Well, I’m going to head off now, he said, without rudeness. Tree, the note’s on the computer. Not much today. It wasn’t like there had ever been much. Still, his staff treated his notes with the resentment of teenagers asked to empty the dishwasher. Haughty. Too good. Too important. When he’d first opened the shop, he’d had the idea that maybe someday it could become a co-op. He’d had high hopes. He’d watched some American documentaries about it but the law in Australia was confusing. At times it seemed even antithetical to such an operation, though he shook this thought off as paranoid. In the years following the opening he realised nobody he knew, and certainly none of his staff, had the capacity or the interest to care for the shop anyway. Not the way he did.
It was still raining when he stepped outside and unlocked his bike, his messenger bag cupping his hip comfortingly. He could see Tree talking to the stranger through the glass, but he decided he didn’t really care what they were saying. The man had said he was a painter (landscapes, he’d said) but his hands had been calloused and yellow like the Lego brick, like the hands of his own father. The hands of a tradesman. He couldn’t imagine them holding a brush with the delicacy he assumed such a thing needed. By the time he had organised himself and hopped on his bike, the man was leaving. He smiled at Logan, a real warm one. Then he waved, said seeya, and headed up the street.
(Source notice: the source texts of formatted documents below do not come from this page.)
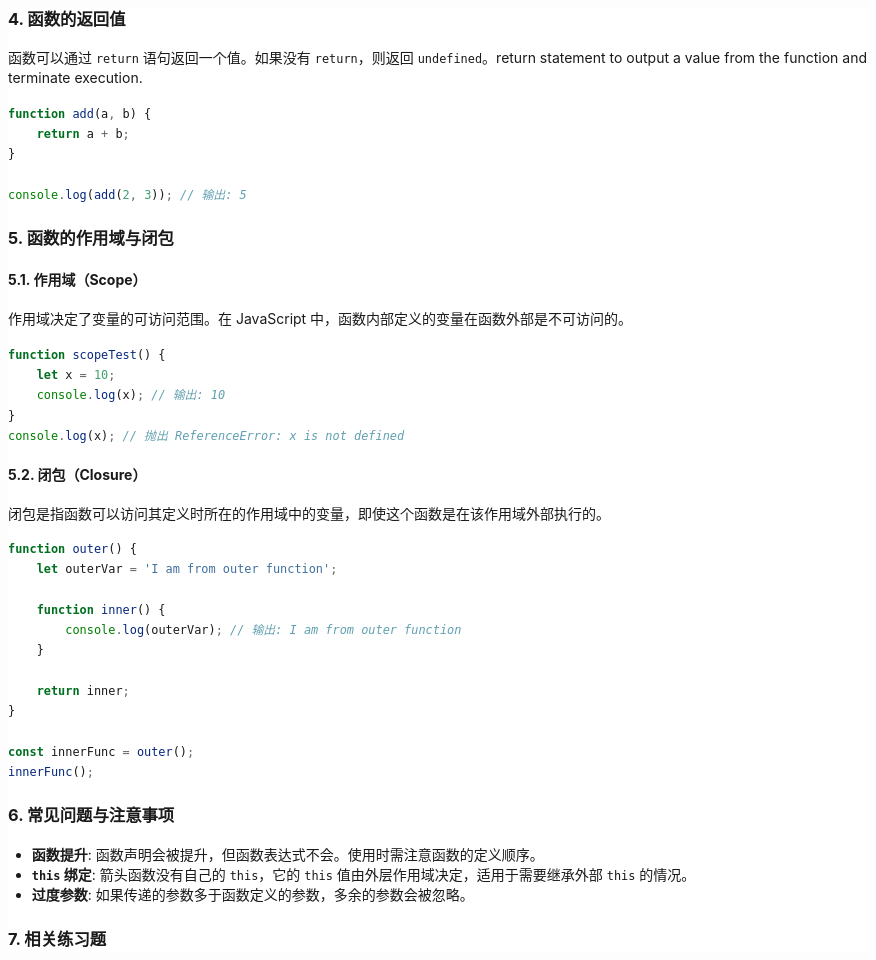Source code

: ### **4. 函数的返回值**

函数可以通过 `return` 语句返回一个值。如果没有 `return`，则返回 `undefined`。return statement to output a value from the function and terminate execution.

```javascript
function add(a, b) {
    return a + b;
}

console.log(add(2, 3)); // 输出: 5
```

### **5. 函数的作用域与闭包**

#### 5.1. **作用域（Scope）**

作用域决定了变量的可访问范围。在 JavaScript 中，函数内部定义的变量在函数外部是不可访问的。

```javascript
function scopeTest() {
    let x = 10;
    console.log(x); // 输出: 10
}
console.log(x); // 抛出 ReferenceError: x is not defined
```

#### 5.2. **闭包（Closure）**

闭包是指函数可以访问其定义时所在的作用域中的变量，即使这个函数是在该作用域外部执行的。

```javascript
function outer() {
    let outerVar = 'I am from outer function';

    function inner() {
        console.log(outerVar); // 输出: I am from outer function
    }

    return inner;
}

const innerFunc = outer();
innerFunc();
```

### **6. 常见问题与注意事项**

- **函数提升**: 函数声明会被提升，但函数表达式不会。使用时需注意函数的定义顺序。
- **`this` 绑定**: 箭头函数没有自己的 `this`，它的 `this` 值由外层作用域决定，适用于需要继承外部 `this` 的情况。
- **过度参数**: 如果传递的参数多于函数定义的参数，多余的参数会被忽略。

### **7. 相关练习题**
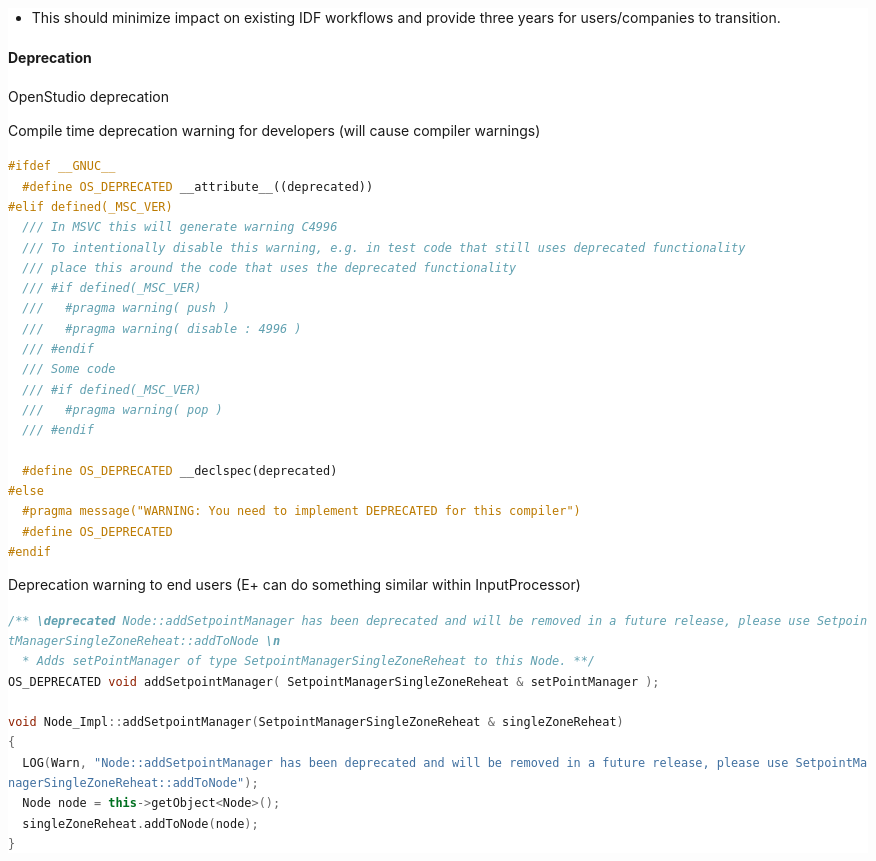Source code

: * This should minimize impact on existing IDF workflows and provide three years for users/companies to transition.

#### Deprecation

OpenStudio deprecation

Compile time deprecation warning for developers (will cause compiler warnings)
```cpp
#ifdef __GNUC__
  #define OS_DEPRECATED __attribute__((deprecated))
#elif defined(_MSC_VER)
  /// In MSVC this will generate warning C4996
  /// To intentionally disable this warning, e.g. in test code that still uses deprecated functionality
  /// place this around the code that uses the deprecated functionality
  /// #if defined(_MSC_VER)
  ///   #pragma warning( push )
  ///   #pragma warning( disable : 4996 )
  /// #endif
  /// Some code
  /// #if defined(_MSC_VER)
  ///   #pragma warning( pop )
  /// #endif

  #define OS_DEPRECATED __declspec(deprecated)
#else
  #pragma message("WARNING: You need to implement DEPRECATED for this compiler")
  #define OS_DEPRECATED
#endif
```

Deprecation warning to end users (E+ can do something similar within InputProcessor)
```cpp
/** \deprecated Node::addSetpointManager has been deprecated and will be removed in a future release, please use SetpointManagerSingleZoneReheat::addToNode \n
  * Adds setPointManager of type SetpointManagerSingleZoneReheat to this Node. **/
OS_DEPRECATED void addSetpointManager( SetpointManagerSingleZoneReheat & setPointManager );

void Node_Impl::addSetpointManager(SetpointManagerSingleZoneReheat & singleZoneReheat)
{
  LOG(Warn, "Node::addSetpointManager has been deprecated and will be removed in a future release, please use SetpointManagerSingleZoneReheat::addToNode");
  Node node = this->getObject<Node>();
  singleZoneReheat.addToNode(node);
}
```
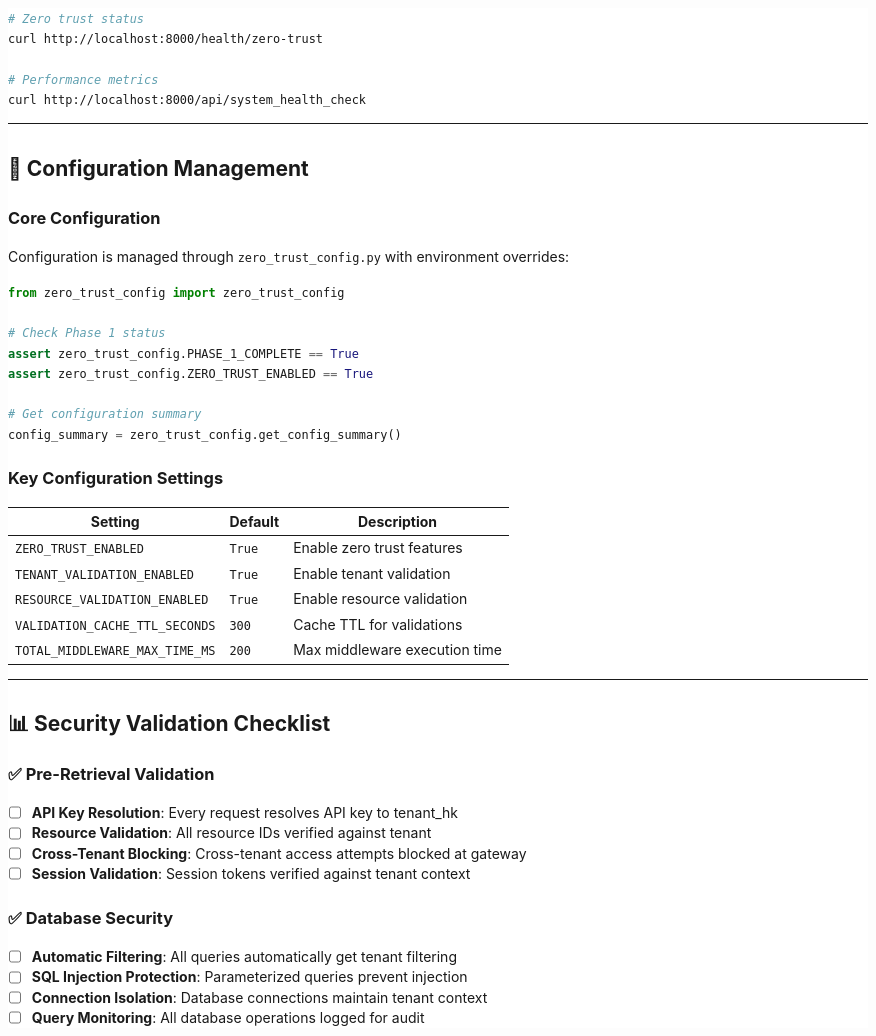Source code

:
 ```bash
# Zero trust status
curl http://localhost:8000/health/zero-trust

# Performance metrics
curl http://localhost:8000/api/system_health_check
```

---

## 🔧 Configuration Management

### Core Configuration
Configuration is managed through `zero_trust_config.py` with environment overrides:

```python
from zero_trust_config import zero_trust_config

# Check Phase 1 status
assert zero_trust_config.PHASE_1_COMPLETE == True
assert zero_trust_config.ZERO_TRUST_ENABLED == True

# Get configuration summary
config_summary = zero_trust_config.get_config_summary()
```

### Key Configuration Settings

| Setting | Default | Description |
|---------|---------|-------------|
| `ZERO_TRUST_ENABLED` | `True` | Enable zero trust features |
| `TENANT_VALIDATION_ENABLED` | `True` | Enable tenant validation |
| `RESOURCE_VALIDATION_ENABLED` | `True` | Enable resource validation |
| `VALIDATION_CACHE_TTL_SECONDS` | `300` | Cache TTL for validations |
| `TOTAL_MIDDLEWARE_MAX_TIME_MS` | `200` | Max middleware execution time |

---

## 📊 Security Validation Checklist

### ✅ Pre-Retrieval Validation
- [ ] **API Key Resolution**: Every request resolves API key to tenant_hk
- [ ] **Resource Validation**: All resource IDs verified against tenant
- [ ] **Cross-Tenant Blocking**: Cross-tenant access attempts blocked at gateway
- [ ] **Session Validation**: Session tokens verified against tenant context

### ✅ Database Security
- [ ] **Automatic Filtering**: All queries automatically get tenant filtering
- [ ] **SQL Injection Protection**: Parameterized queries prevent injection
- [ ] **Connection Isolation**: Database connections maintain tenant context
- [ ] **Query Monitoring**: All database operations logged for audit
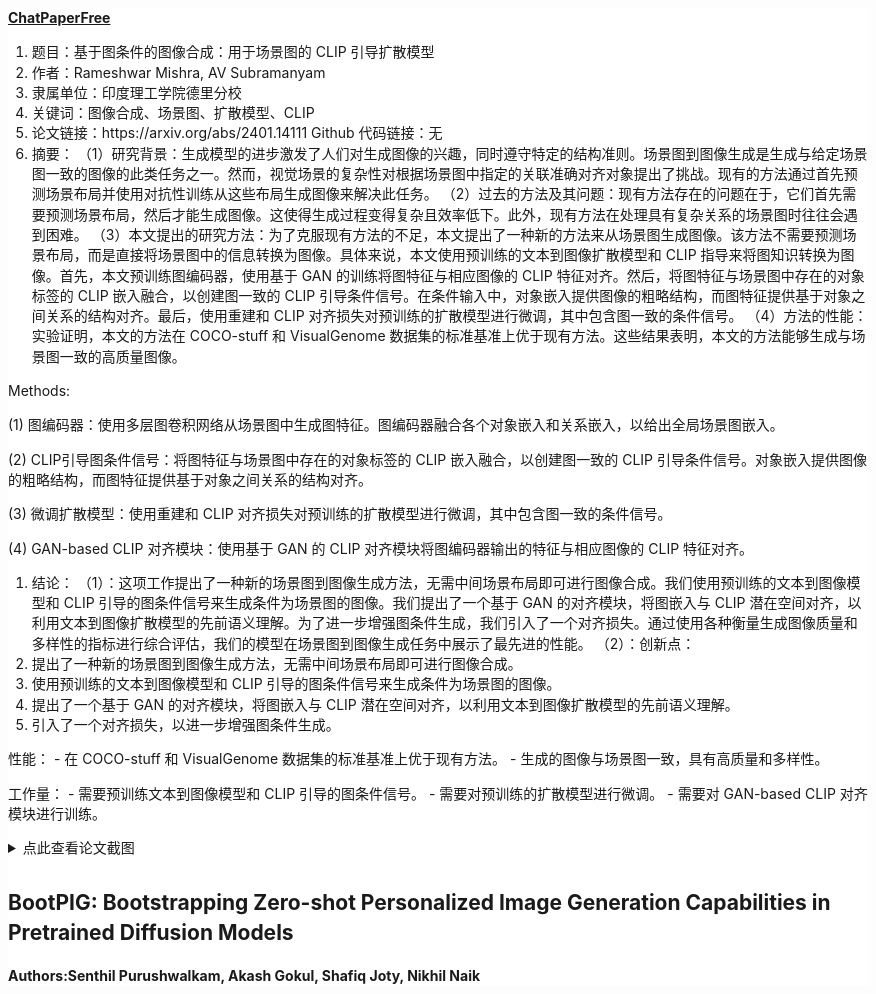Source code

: **[ChatPaperFree](https://huggingface.co/spaces/Kedreamix/ChatPaperFree)**

<ol>
<li>题目：基于图条件的图像合成：用于场景图的 CLIP 引导扩散模型</li>
<li>作者：Rameshwar Mishra, AV Subramanyam</li>
<li>隶属单位：印度理工学院德里分校</li>
<li>关键词：图像合成、场景图、扩散模型、CLIP</li>
<li>论文链接：https://arxiv.org/abs/2401.14111
Github 代码链接：无</li>
<li>摘要：
（1）研究背景：生成模型的进步激发了人们对生成图像的兴趣，同时遵守特定的结构准则。场景图到图像生成是生成与给定场景图一致的图像的此类任务之一。然而，视觉场景的复杂性对根据场景图中指定的关联准确对齐对象提出了挑战。现有的方法通过首先预测场景布局并使用对抗性训练从这些布局生成图像来解决此任务。
（2）过去的方法及其问题：现有方法存在的问题在于，它们首先需要预测场景布局，然后才能生成图像。这使得生成过程变得复杂且效率低下。此外，现有方法在处理具有复杂关系的场景图时往往会遇到困难。
（3）本文提出的研究方法：为了克服现有方法的不足，本文提出了一种新的方法来从场景图生成图像。该方法不需要预测场景布局，而是直接将场景图中的信息转换为图像。具体来说，本文使用预训练的文本到图像扩散模型和 CLIP 指导来将图知识转换为图像。首先，本文预训练图编码器，使用基于 GAN 的训练将图特征与相应图像的 CLIP 特征对齐。然后，将图特征与场景图中存在的对象标签的 CLIP 嵌入融合，以创建图一致的 CLIP 引导条件信号。在条件输入中，对象嵌入提供图像的粗略结构，而图特征提供基于对象之间关系的结构对齐。最后，使用重建和 CLIP 对齐损失对预训练的扩散模型进行微调，其中包含图一致的条件信号。
（4）方法的性能：实验证明，本文的方法在 COCO-stuff 和 VisualGenome 数据集的标准基准上优于现有方法。这些结果表明，本文的方法能够生成与场景图一致的高质量图像。</li>
</ol>
<p>Methods:</p>
<p>(1) 图编码器：使用多层图卷积网络从场景图中生成图特征。图编码器融合各个对象嵌入和关系嵌入，以给出全局场景图嵌入。</p>
<p>(2) CLIP引导图条件信号：将图特征与场景图中存在的对象标签的 CLIP 嵌入融合，以创建图一致的 CLIP 引导条件信号。对象嵌入提供图像的粗略结构，而图特征提供基于对象之间关系的结构对齐。</p>
<p>(3) 微调扩散模型：使用重建和 CLIP 对齐损失对预训练的扩散模型进行微调，其中包含图一致的条件信号。</p>
<p>(4) GAN-based CLIP 对齐模块：使用基于 GAN 的 CLIP 对齐模块将图编码器输出的特征与相应图像的 CLIP 特征对齐。</p>
<ol>
<li>结论：
（1）：这项工作提出了一种新的场景图到图像生成方法，无需中间场景布局即可进行图像合成。我们使用预训练的文本到图像模型和 CLIP 引导的图条件信号来生成条件为场景图的图像。我们提出了一个基于 GAN 的对齐模块，将图嵌入与 CLIP 潜在空间对齐，以利用文本到图像扩散模型的先前语义理解。为了进一步增强图条件生成，我们引入了一个对齐损失。通过使用各种衡量生成图像质量和多样性的指标进行综合评估，我们的模型在场景图到图像生成任务中展示了最先进的性能。
（2）：创新点：</li>
<li>提出了一种新的场景图到图像生成方法，无需中间场景布局即可进行图像合成。</li>
<li>使用预训练的文本到图像模型和 CLIP 引导的图条件信号来生成条件为场景图的图像。</li>
<li>提出了一个基于 GAN 的对齐模块，将图嵌入与 CLIP 潜在空间对齐，以利用文本到图像扩散模型的先前语义理解。</li>
<li>引入了一个对齐损失，以进一步增强图条件生成。</li>
</ol>
<p>性能：
- 在 COCO-stuff 和 VisualGenome 数据集的标准基准上优于现有方法。
- 生成的图像与场景图一致，具有高质量和多样性。</p>
<p>工作量：
- 需要预训练文本到图像模型和 CLIP 引导的图条件信号。
- 需要对预训练的扩散模型进行微调。
- 需要对 GAN-based CLIP 对齐模块进行训练。</p>


<details><summary>点此查看论文截图</summary></details>




## BootPIG: Bootstrapping Zero-shot Personalized Image Generation   Capabilities in Pretrained Diffusion Models

**Authors:Senthil Purushwalkam, Akash Gokul, Shafiq Joty, Nikhil Naik**
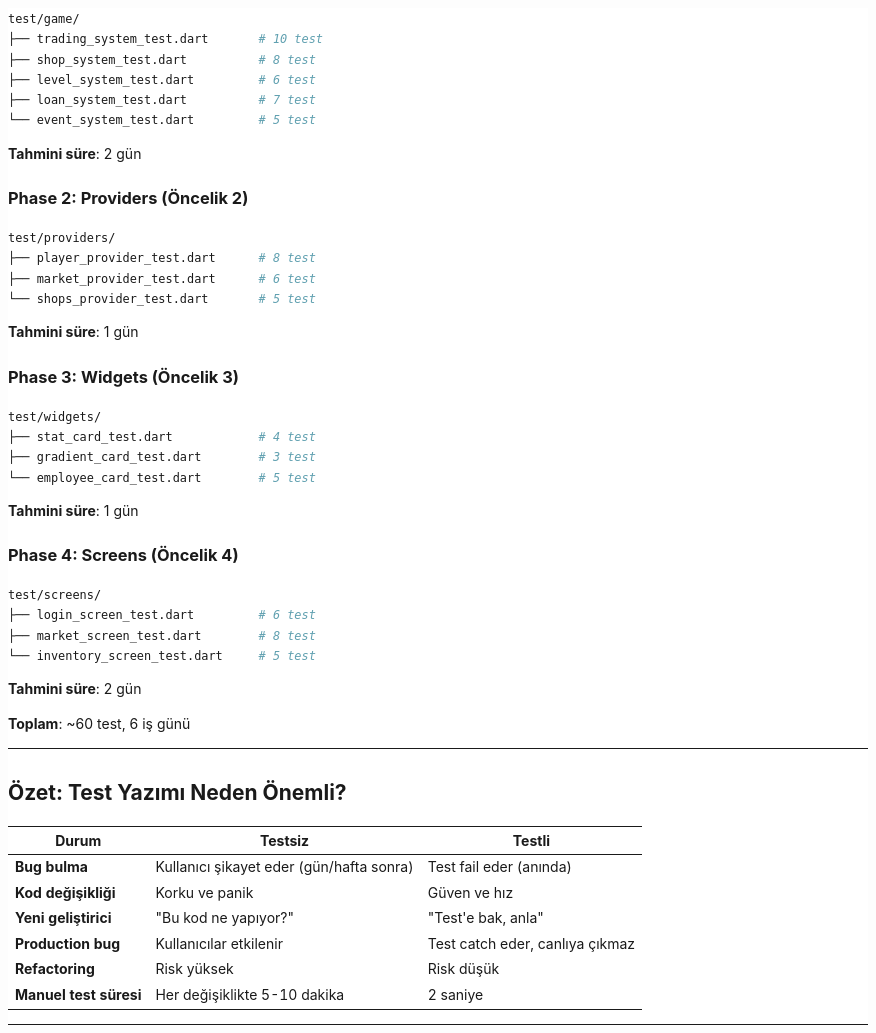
 ```bash
test/game/
├── trading_system_test.dart       # 10 test
├── shop_system_test.dart          # 8 test
├── level_system_test.dart         # 6 test
├── loan_system_test.dart          # 7 test
└── event_system_test.dart         # 5 test
```

**Tahmini süre**: 2 gün

### Phase 2: Providers (Öncelik 2)

```bash
test/providers/
├── player_provider_test.dart      # 8 test
├── market_provider_test.dart      # 6 test
└── shops_provider_test.dart       # 5 test
```

**Tahmini süre**: 1 gün

### Phase 3: Widgets (Öncelik 3)

```bash
test/widgets/
├── stat_card_test.dart            # 4 test
├── gradient_card_test.dart        # 3 test
└── employee_card_test.dart        # 5 test
```

**Tahmini süre**: 1 gün

### Phase 4: Screens (Öncelik 4)

```bash
test/screens/
├── login_screen_test.dart         # 6 test
├── market_screen_test.dart        # 8 test
└── inventory_screen_test.dart     # 5 test
```

**Tahmini süre**: 2 gün

**Toplam**: ~60 test, 6 iş günü

---

## Özet: Test Yazımı Neden Önemli?

| Durum | Testsiz | Testli |
|-------|---------|--------|
| **Bug bulma** | Kullanıcı şikayet eder (gün/hafta sonra) | Test fail eder (anında) |
| **Kod değişikliği** | Korku ve panik | Güven ve hız |
| **Yeni geliştirici** | "Bu kod ne yapıyor?" | "Test'e bak, anla" |
| **Production bug** | Kullanıcılar etkilenir | Test catch eder, canlıya çıkmaz |
| **Refactoring** | Risk yüksek | Risk düşük |
| **Manuel test süresi** | Her değişiklikte 5-10 dakika | 2 saniye |

---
Inside the shop, Tree watched the man walk away. To recall cruising was to recall a time before her disinterest in sex had taken full form. The memory of it was dull. It thrummed weakly, bringing with it the sound of a band playing in the other room, the feeling of coldness on her knees, the rhythm. At some point – she didn’t know when or why – she’d stopped noticing men. She knew you could have a conversation with, or even fuck someone without really noticing them. She’d done this. But she’d noticed this man, and she knew he had noticed her.